[Records from a dataset]

========================

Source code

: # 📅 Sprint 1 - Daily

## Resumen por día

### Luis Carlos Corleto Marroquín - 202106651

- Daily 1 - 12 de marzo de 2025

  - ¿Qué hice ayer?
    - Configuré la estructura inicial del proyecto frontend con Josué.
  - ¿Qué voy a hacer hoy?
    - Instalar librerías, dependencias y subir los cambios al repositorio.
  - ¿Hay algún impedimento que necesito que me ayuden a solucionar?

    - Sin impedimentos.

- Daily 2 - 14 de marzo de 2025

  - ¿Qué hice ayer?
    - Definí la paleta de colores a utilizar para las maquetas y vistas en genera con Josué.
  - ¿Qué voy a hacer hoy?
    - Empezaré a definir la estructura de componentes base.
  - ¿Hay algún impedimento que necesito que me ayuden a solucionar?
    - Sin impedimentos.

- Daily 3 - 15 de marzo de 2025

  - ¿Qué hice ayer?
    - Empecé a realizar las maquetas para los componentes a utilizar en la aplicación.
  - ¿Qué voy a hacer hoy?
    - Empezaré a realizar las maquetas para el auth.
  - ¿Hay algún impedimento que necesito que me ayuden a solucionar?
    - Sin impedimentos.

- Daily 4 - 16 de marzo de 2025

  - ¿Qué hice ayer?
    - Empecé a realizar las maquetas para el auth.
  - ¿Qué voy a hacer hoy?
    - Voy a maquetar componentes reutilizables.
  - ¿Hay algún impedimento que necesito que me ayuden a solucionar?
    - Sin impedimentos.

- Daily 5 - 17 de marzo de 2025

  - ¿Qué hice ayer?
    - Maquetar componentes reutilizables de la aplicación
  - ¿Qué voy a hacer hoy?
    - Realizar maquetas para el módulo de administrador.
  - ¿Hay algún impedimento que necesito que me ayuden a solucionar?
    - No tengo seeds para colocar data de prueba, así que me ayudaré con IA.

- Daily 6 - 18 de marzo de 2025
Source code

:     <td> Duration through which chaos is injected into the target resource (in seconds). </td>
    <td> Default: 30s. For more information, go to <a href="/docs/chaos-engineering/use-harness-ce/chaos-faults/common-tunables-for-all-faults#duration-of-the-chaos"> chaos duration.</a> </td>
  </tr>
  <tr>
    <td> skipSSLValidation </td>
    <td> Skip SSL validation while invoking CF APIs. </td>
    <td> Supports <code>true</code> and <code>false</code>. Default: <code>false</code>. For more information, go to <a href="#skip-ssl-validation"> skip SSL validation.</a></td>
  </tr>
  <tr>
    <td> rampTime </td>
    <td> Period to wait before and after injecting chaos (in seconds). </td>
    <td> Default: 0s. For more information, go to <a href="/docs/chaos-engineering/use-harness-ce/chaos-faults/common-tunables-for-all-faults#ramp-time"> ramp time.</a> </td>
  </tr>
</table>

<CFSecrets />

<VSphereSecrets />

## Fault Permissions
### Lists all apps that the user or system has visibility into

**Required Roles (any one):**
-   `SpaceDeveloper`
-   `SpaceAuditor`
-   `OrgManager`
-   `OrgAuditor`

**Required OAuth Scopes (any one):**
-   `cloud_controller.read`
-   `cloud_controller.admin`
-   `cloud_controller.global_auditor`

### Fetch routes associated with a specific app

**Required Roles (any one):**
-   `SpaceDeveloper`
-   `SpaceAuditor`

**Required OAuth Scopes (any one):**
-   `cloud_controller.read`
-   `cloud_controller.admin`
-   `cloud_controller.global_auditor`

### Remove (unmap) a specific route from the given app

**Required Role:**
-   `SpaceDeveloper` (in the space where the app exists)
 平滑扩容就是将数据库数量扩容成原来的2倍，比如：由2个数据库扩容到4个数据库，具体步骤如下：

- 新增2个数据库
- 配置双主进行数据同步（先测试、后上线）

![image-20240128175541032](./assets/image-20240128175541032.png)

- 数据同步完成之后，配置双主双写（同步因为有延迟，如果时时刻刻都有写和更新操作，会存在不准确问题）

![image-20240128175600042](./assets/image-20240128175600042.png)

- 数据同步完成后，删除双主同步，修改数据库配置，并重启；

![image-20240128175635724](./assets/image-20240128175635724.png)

========================

== ASSIGNMENT ==
Your reply must be the entries above, returned word for word.

== ANSWER TO THIS EXERCISE ==
Source code

: # 📅 Sprint 1 - Daily

## Resumen por día

### Luis Carlos Corleto Marroquín - 202106651

- Daily 1 - 12 de marzo de 2025

  - ¿Qué hice ayer?
    - Configuré la estructura inicial del proyecto frontend con Josué.
  - ¿Qué voy a hacer hoy?
    - Instalar librerías, dependencias y subir los cambios al repositorio.
  - ¿Hay algún impedimento que necesito que me ayuden a solucionar?

    - Sin impedimentos.

- Daily 2 - 14 de marzo de 2025

  - ¿Qué hice ayer?
    - Definí la paleta de colores a utilizar para las maquetas y vistas en genera con Josué.
  - ¿Qué voy a hacer hoy?
    - Empezaré a definir la estructura de componentes base.
  - ¿Hay algún impedimento que necesito que me ayuden a solucionar?
    - Sin impedimentos.

- Daily 3 - 15 de marzo de 2025

  - ¿Qué hice ayer?
    - Empecé a realizar las maquetas para los componentes a utilizar en la aplicación.
  - ¿Qué voy a hacer hoy?
    - Empezaré a realizar las maquetas para el auth.
  - ¿Hay algún impedimento que necesito que me ayuden a solucionar?
    - Sin impedimentos.

- Daily 4 - 16 de marzo de 2025

  - ¿Qué hice ayer?
    - Empecé a realizar las maquetas para el auth.
  - ¿Qué voy a hacer hoy?
    - Voy a maquetar componentes reutilizables.
  - ¿Hay algún impedimento que necesito que me ayuden a solucionar?
    - Sin impedimentos.

- Daily 5 - 17 de marzo de 2025

  - ¿Qué hice ayer?
    - Maquetar componentes reutilizables de la aplicación
  - ¿Qué voy a hacer hoy?
    - Realizar maquetas para el módulo de administrador.
  - ¿Hay algún impedimento que necesito que me ayuden a solucionar?
    - No tengo seeds para colocar data de prueba, así que me ayudaré con IA.

- Daily 6 - 18 de marzo de 2025
Source code

:     <td> Duration through which chaos is injected into the target resource (in seconds). </td>
    <td> Default: 30s. For more information, go to <a href="/docs/chaos-engineering/use-harness-ce/chaos-faults/common-tunables-for-all-faults#duration-of-the-chaos"> chaos duration.</a> </td>
  </tr>
  <tr>
    <td> skipSSLValidation </td>
    <td> Skip SSL validation while invoking CF APIs. </td>
    <td> Supports <code>true</code> and <code>false</code>. Default: <code>false</code>. For more information, go to <a href="#skip-ssl-validation"> skip SSL validation.</a></td>
  </tr>
  <tr>
    <td> rampTime </td>
    <td> Period to wait before and after injecting chaos (in seconds). </td>
    <td> Default: 0s. For more information, go to <a href="/docs/chaos-engineering/use-harness-ce/chaos-faults/common-tunables-for-all-faults#ramp-time"> ramp time.</a> </td>
  </tr>
</table>

<CFSecrets />

<VSphereSecrets />

## Fault Permissions
### Lists all apps that the user or system has visibility into

**Required Roles (any one):**
-   `SpaceDeveloper`
-   `SpaceAuditor`
-   `OrgManager`
-   `OrgAuditor`

**Required OAuth Scopes (any one):**
-   `cloud_controller.read`
-   `cloud_controller.admin`
-   `cloud_controller.global_auditor`

### Fetch routes associated with a specific app

**Required Roles (any one):**
-   `SpaceDeveloper`
-   `SpaceAuditor`

**Required OAuth Scopes (any one):**
-   `cloud_controller.read`
-   `cloud_controller.admin`
-   `cloud_controller.global_auditor`

### Remove (unmap) a specific route from the given app

**Required Role:**
-   `SpaceDeveloper` (in the space where the app exists)
 平滑扩容就是将数据库数量扩容成原来的2倍，比如：由2个数据库扩容到4个数据库，具体步骤如下：

- 新增2个数据库
- 配置双主进行数据同步（先测试、后上线）

![image-20240128175541032](./assets/image-20240128175541032.png)

- 数据同步完成之后，配置双主双写（同步因为有延迟，如果时时刻刻都有写和更新操作，会存在不准确问题）

![image-20240128175600042](./assets/image-20240128175600042.png)

- 数据同步完成后，删除双主同步，修改数据库配置，并重启；

![image-20240128175635724](./assets/image-20240128175635724.png)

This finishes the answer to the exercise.